Association of vancomycin trough concentration on the treatment outcome of patients with bacteremia caused by Enterococcus species

Link to article at PubMed

BMC Infect Dis. 2021 Oct 26;21(1):1099. doi: 10.1186/s12879-021-06809-x.


BACKGROUND: Pharmacokinetic-pharmacodynamic (PK/PD) targets of vancomycin therapy have been recognized for methicillin-resistant Staphylococcus aureus infections but not for other gram-positive bacterial infections. Therefore, we investigated whether vancomycin concentration targets such as the trough level and ratio of the area under the curve to minimum inhibitory concentration (AUC/MIC) are associated with the treatment outcome in enterococcal bacteremia.

METHODS: A retrospective cohort analysis enrolled patients with bacteremia caused by vancomycin-susceptible Enterococcus faecium and Enterococcus faecalis who were treated with vancomycin from January 2007 to December 2017 at a tertiary hospital located in Seoul, South Korea. Patients without vancomycin concentrations were excluded from the study. The primary outcome was 28-day all-cause mortality.

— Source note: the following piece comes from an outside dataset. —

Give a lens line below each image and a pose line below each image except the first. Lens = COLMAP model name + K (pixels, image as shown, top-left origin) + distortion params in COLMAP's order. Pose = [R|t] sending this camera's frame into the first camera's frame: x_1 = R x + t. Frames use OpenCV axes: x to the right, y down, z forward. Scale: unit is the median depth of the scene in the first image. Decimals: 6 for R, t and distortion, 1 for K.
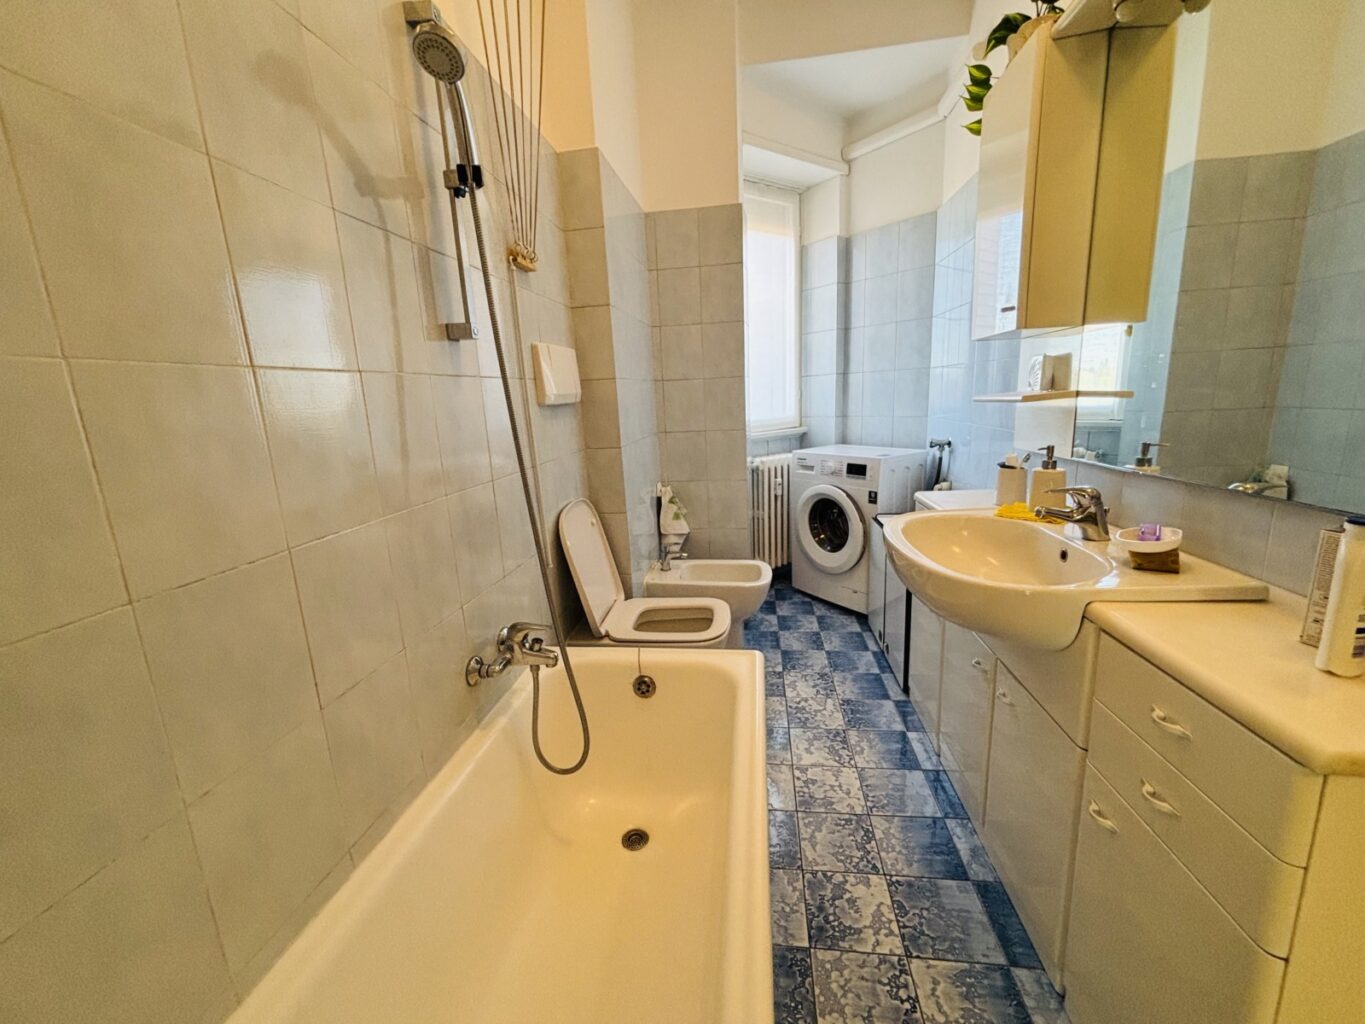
lens RADIAL K [[549.5, 0, 682.3], [0, 549.5, 510.2], [0, 0, 1]] dist [0.001529, -0.000134]
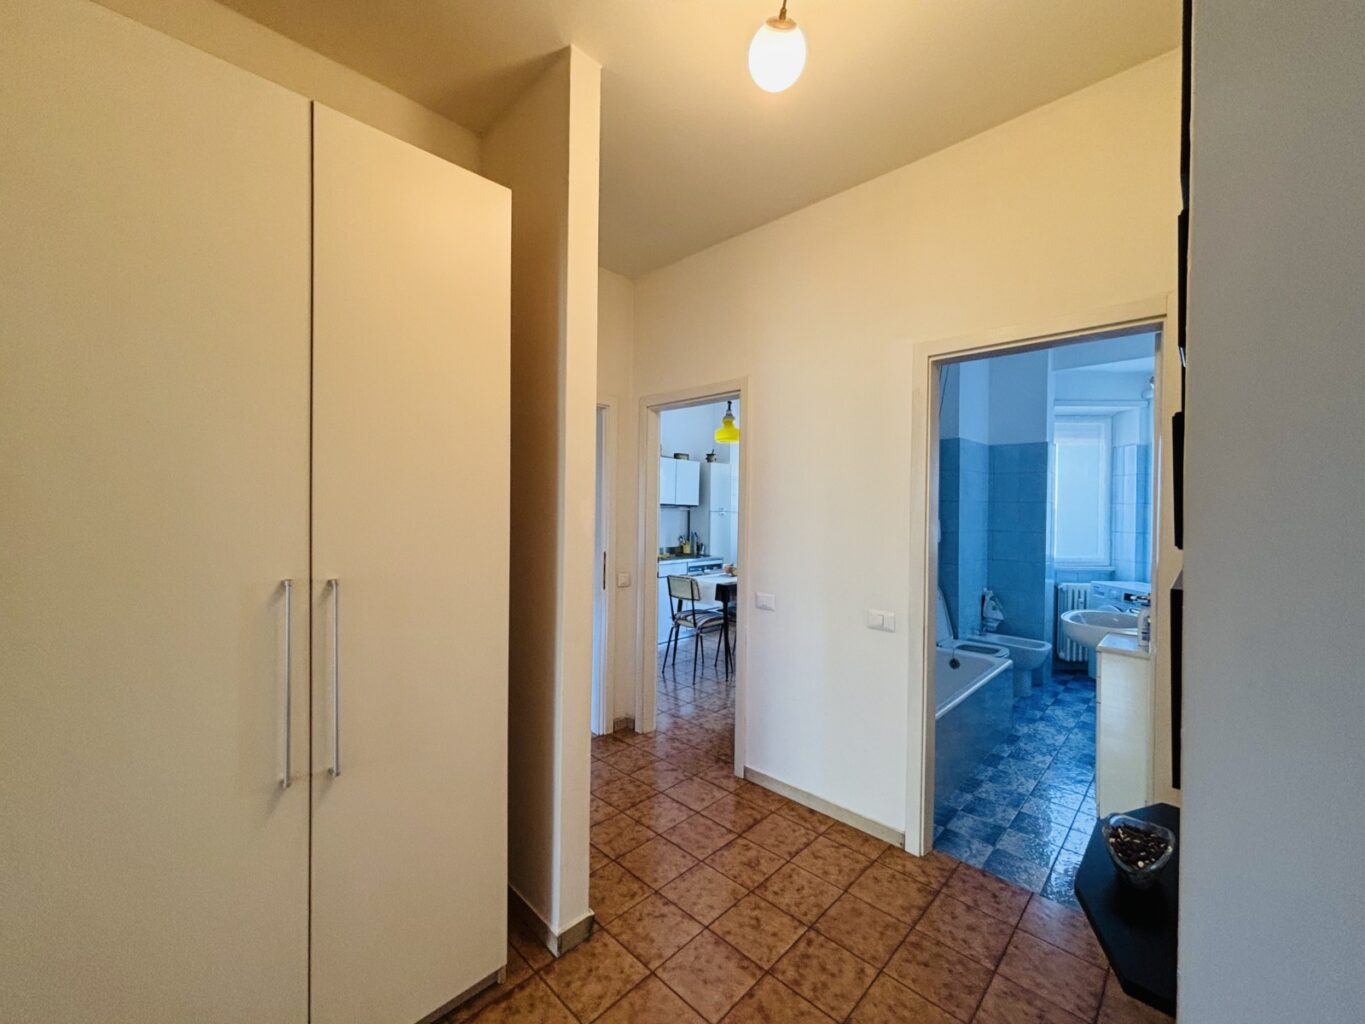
lens RADIAL K [[549.5, 0, 682.3], [0, 549.5, 510.2], [0, 0, 1]] dist [0.001529, -0.000134]
pose [[0.801496, 0.063771, -0.594590, 0.293647], [-0.174009, 0.976143, -0.129867, 0.147242], [0.572123, 0.207552, 0.793472, -1.394789]]
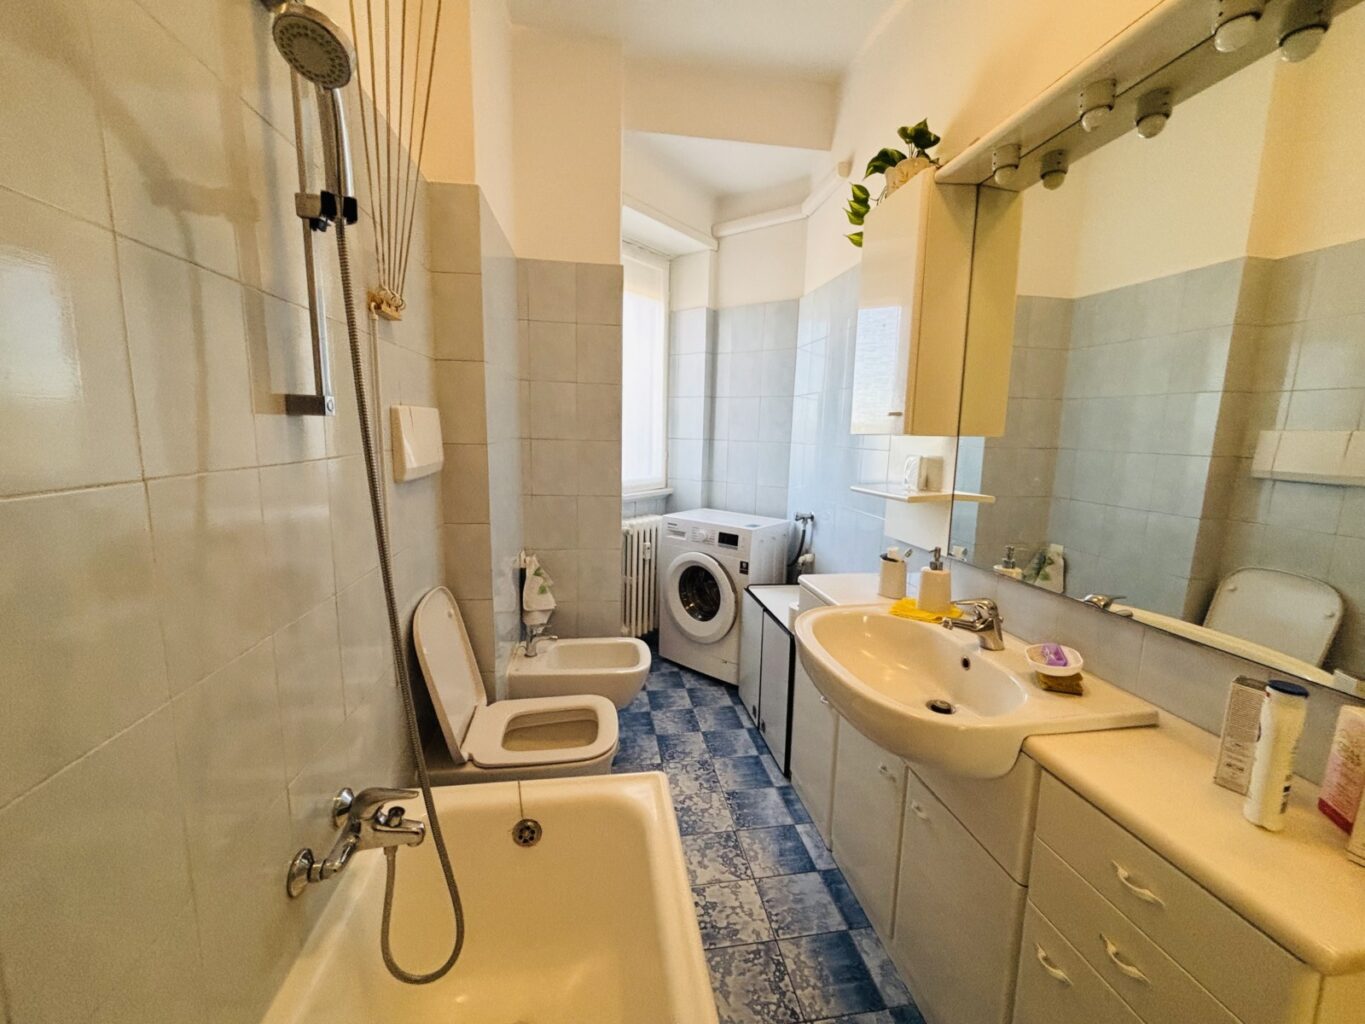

RESULTS: A total of 37 patients were enrolled-26 with E. faecium infection and 11 with E. faecalis infection. The 28-day all-cause mortality rate was 21.6 %. In univariate analysis, vancomycin trough level (≤ 15 µg/mL; p = 0.042), age (p = 0.044), and septic shock (p = 0.049) were associated with 28-day mortality but not AUC24/MIC (> 389; p = 0.479). In multivariate analysis, vancomycin trough concentration (≤ 15 µg/mL; p = 0.041) and younger age (p = 0.031) were associated with 28-day mortality in patients with enterococcal bacteremia.

CONCLUSIONS: In this study, a vancomycin trough level of 15 µg/mL or lower was associated with 28-day mortality in enterococcal bacteremia. However, relatively large prospective studies are needed to examine the efficacy of vancomycin PK/PD parameters in patients with enterococcal bacteremia.